Document excerpt ::
Guide to Docker images

This guide provides instructions on editing the Docker images used to run methods, metrics, and load datasets for the Open Problems benchmarking infrastructure.

Note, all images must comply to the AWS SageMaker Custom Image Specifications.

About Docker images

By default, all methods, metrics, and dataset loaders run in the openproblems docker image. If you require additional dependencies, you can either add them to an existing docker image, or if this is not possible due to conflicts, add a new one.

To define which image is to be used in a method or metric, simply set the image parameter in the method decorator to match the name of the folder containing the Dockerfile (e.g., image="openproblems-r-base").

Available images

openproblems

Our base image. Do not add dependencies unless you know what you are doing.

openproblems-r-base

Our base R image. Do not add dependencies unless you know what you are doing.

openproblems-r-extras

Our R image that accepts additional dependencies.

To add R packages (CRAN or Bioc), add them to r_requirements.txt. Syntax is dictated by renv.

To add Python packages (PyPi or Github), add them to requirements.txt. Syntax is dictated by pip.

Collection entries ::
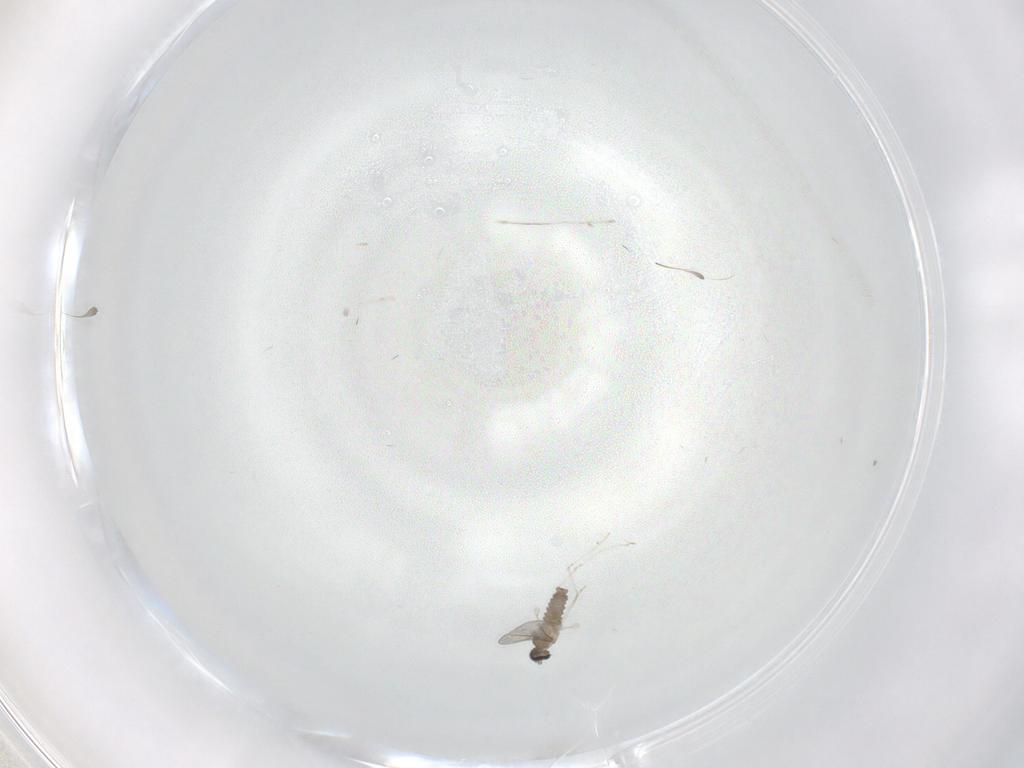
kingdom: Animalia
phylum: Arthropoda
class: Insecta
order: Diptera
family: Cecidomyiidae
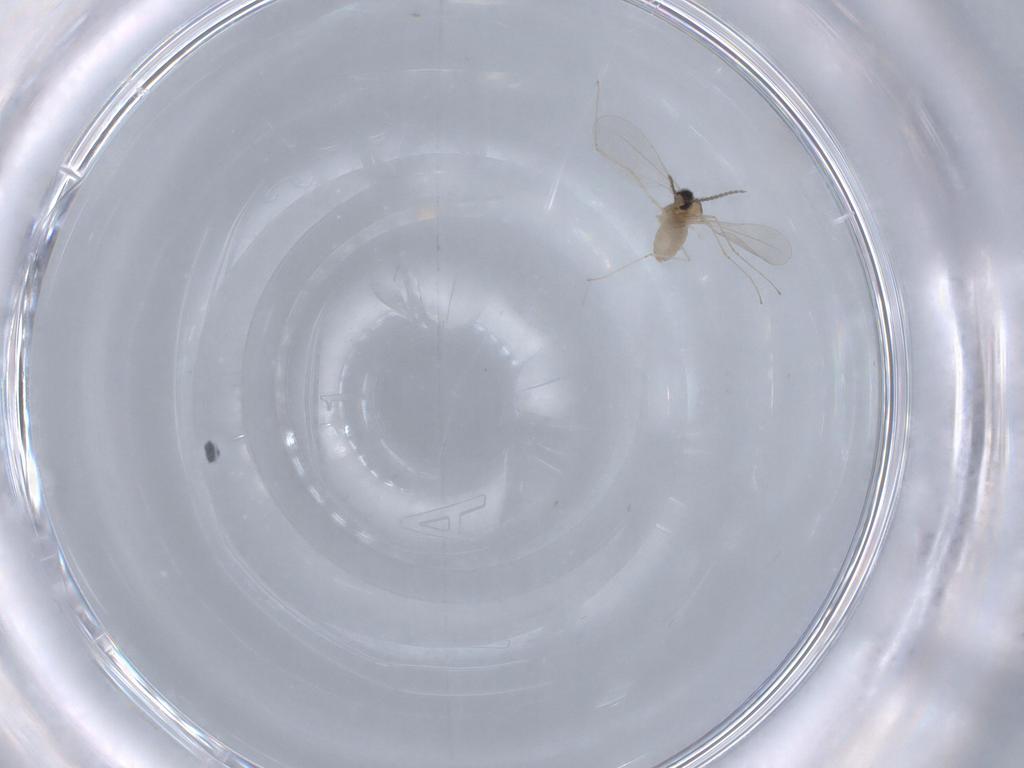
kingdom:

Exercise prompt ::
Using the Docker images guide, say whether each statement agrees with it, answering yes or no and quoting the deciding words: (a) Dataset loaders run in the openproblems image by default. (b) The openproblems-r-base image is meant to take on added dependencies freely. (c) Python packages for the R extras image go in r_requirements.txt. The lines come from a different source than the text.

The reply ::
(a) Yes: "By default, all methods, metrics, and dataset loaders run in the openproblems docker image."
(b) No: "Our base R image. Do not add dependencies unless you know what you are doing."
(c) No: "To add Python packages (PyPi or Github), add them to requirements.txt."